_WORK REQUEST_
Report how many lines of the listing contain the string "Board", with no other words.

_PROVIDED ENTRIES_
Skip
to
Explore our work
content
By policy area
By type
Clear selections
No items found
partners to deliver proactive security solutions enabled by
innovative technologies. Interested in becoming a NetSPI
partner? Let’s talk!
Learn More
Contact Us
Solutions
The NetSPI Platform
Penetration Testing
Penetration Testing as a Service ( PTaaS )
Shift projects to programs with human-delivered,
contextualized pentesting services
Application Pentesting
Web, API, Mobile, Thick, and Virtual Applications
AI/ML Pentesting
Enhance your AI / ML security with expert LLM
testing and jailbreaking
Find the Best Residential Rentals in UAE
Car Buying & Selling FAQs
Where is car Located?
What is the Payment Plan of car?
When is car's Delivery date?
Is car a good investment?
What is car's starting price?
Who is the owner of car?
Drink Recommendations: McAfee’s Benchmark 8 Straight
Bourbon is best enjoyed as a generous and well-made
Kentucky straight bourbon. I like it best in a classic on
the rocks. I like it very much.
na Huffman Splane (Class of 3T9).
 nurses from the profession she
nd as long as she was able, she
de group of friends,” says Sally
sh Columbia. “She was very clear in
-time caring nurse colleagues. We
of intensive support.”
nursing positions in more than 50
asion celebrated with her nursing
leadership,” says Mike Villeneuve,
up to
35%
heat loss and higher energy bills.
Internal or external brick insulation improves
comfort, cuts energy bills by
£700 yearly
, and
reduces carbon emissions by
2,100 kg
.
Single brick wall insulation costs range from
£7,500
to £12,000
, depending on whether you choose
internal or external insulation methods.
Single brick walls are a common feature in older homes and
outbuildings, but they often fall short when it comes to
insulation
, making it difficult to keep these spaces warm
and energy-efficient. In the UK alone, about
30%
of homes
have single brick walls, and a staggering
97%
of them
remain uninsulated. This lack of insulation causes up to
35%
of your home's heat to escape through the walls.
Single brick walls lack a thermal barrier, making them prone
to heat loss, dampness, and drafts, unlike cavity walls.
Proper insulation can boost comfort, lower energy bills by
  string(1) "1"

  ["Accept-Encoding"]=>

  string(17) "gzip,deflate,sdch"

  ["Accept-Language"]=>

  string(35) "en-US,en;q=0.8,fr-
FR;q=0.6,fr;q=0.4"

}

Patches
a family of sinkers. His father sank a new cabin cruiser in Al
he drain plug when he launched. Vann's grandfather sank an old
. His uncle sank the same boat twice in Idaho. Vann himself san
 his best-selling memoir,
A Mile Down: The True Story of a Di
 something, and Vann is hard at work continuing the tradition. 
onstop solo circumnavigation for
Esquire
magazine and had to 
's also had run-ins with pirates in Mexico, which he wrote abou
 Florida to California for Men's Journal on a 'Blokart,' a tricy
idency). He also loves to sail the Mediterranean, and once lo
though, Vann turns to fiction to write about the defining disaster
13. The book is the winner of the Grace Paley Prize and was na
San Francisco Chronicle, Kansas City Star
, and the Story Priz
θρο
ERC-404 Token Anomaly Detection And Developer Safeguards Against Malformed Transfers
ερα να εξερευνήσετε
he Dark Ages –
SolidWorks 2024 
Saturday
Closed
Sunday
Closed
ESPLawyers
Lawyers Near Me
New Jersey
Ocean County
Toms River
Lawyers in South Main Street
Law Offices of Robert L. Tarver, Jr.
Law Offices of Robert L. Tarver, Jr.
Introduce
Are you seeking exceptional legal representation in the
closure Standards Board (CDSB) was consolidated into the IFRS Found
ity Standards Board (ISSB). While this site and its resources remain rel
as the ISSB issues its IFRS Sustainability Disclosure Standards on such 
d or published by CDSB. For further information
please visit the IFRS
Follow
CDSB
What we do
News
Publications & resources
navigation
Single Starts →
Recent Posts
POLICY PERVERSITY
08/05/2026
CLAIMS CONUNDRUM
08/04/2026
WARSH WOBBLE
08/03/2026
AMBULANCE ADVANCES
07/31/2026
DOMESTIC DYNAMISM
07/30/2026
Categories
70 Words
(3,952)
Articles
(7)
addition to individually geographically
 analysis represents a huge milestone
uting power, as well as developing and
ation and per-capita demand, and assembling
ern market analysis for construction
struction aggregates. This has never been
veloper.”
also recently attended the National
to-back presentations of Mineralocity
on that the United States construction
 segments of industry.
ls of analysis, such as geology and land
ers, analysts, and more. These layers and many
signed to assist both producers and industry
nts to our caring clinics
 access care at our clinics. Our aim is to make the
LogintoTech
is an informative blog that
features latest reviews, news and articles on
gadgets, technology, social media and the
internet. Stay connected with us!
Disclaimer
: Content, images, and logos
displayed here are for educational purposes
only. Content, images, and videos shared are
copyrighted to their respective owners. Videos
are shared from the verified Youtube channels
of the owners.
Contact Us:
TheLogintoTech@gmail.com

_WRITTEN ANSWER_
2